The Chicken rig is very straightforward and simple to tie-on and use. It involves using any kind of soft plastic worm that has a straight body. Most anglers prefer to use a 4 to 6-inch stickworm, but some companies have started producing specialized soft plastic worms that are designed to be used exclusively with the Chicken rig. One such example is the Berkley Powerbait Flute Worm that comes in a few size and color options. 

The most effective hooks used with the Chicken rig are usually those that are designed for Neko rigging, particularly in a 1/0 or 2/0 size depending on the size of the worm you choose. Next, you’ll need a typically nail weight, or any other that is intended to be used in a Neko rig that will fit easily inside the tip of the worm. 

You’ll set the soft plastic worm up in the same way you would for a Neko rig, but instead of using an O-ring to place the hook, you’ll bury the hook in the same way that’s used for a Texas or Carolina rig. The main difference between the Chicken and the Neko rig is that the former is rigged in a weedless fashion with the hook placed about two-thirds of the way down the worm near the tail end. 

Some anglers will actually use a small drywall screw to serve as their sinker as the screw’s head works as an added sinker that causes the worm to sit upright on the bottom. However, there are specialized sinkers that you can buy that serve this purpose with the Chicken rig. 

Chicken Rig Schematic Illustration
Chicken Rig Schematic Illustration

How to Fish the Chicken Rig

The true advantage of the Chicken rig is that you can fish it practically anywhere. It’s very effective when fished along the bottom in the same situations where you might use a Neko. The best thing about the Chicken rig is that it’s totally weedless, so you can fish it in heavier cover around brush piles, docks, vegetation, and anywhere else you want. 

You’ll basically use the same type of twitching action on the Chicken rig that you would with the Neko. You can gently twitch it as you bounce it along the bottom or around cover at a speed that you feel comfortable with. 

The Chicken rig is best used with a medium-heavy spinning rod and reel setup. It’s recommended that you use braided line for fishing it around cover, or you can opt for 15 or 20 pound test fluorocarbon line if the water is especially clear. 

A useful tip for getting the most out of the Chicken rig is to gently twitch it as it is falling toward the bottom once it hits the water. This makes the rig look like a small bait fish slowly working its way to the bottom and can trigger strikes from fish before it ever gets there. 

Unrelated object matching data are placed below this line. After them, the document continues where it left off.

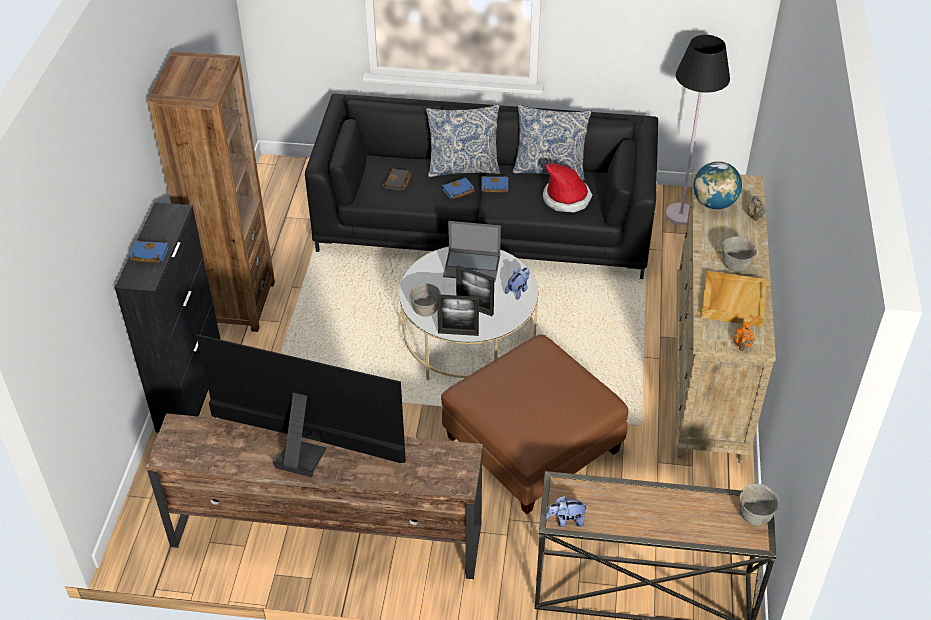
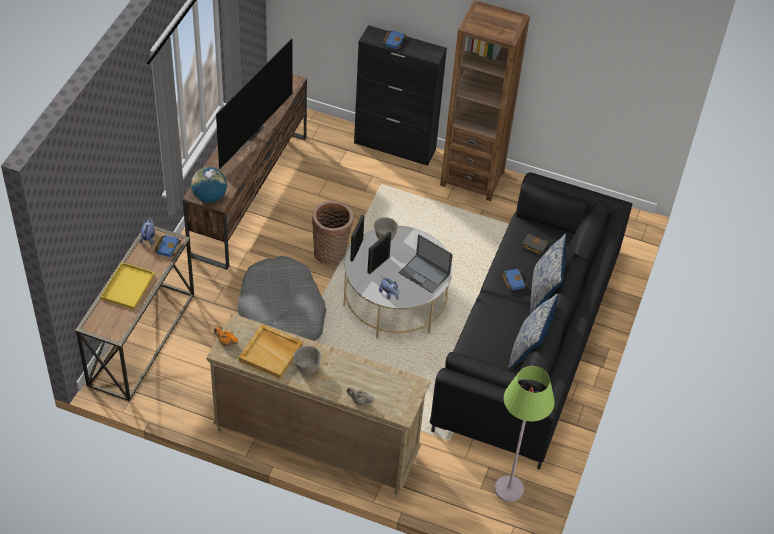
camera: 100 degrees right, 5 degrees up
(410, 417) = (331, 252): none -> basket
(472, 266) = (425, 274): laptop -> laptop turned 75 degrees counterclockwise
(493, 187) = (513, 305): blue book -> blue book (167, 247)
(532, 444) = (282, 313): brown ottoman -> grey dog bed
(566, 198) = (485, 349): hat -> none
(666, 518) = (128, 285): none -> yellow tray
(681, 214) = (509, 489): black floor lamp -> green floor lamp
(714, 203) = (384, 380): globe -> globe (209, 197)
(754, 516) = (108, 330): grey bowl -> none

The best way to fish the Chicken rig is to use weights, hooks and worms that are specially-designed for this particular rig. It is extremely effective when bass tend to stick close to the bottom, but is just as versatile as the Texas rig in the fact that you can use it literally any time of the year in any part of the water. 

The Chicken rig is a solid finesse fishing method that tends to attract bites from bigger fish, so this is certainly one to add to your fishing arsenal.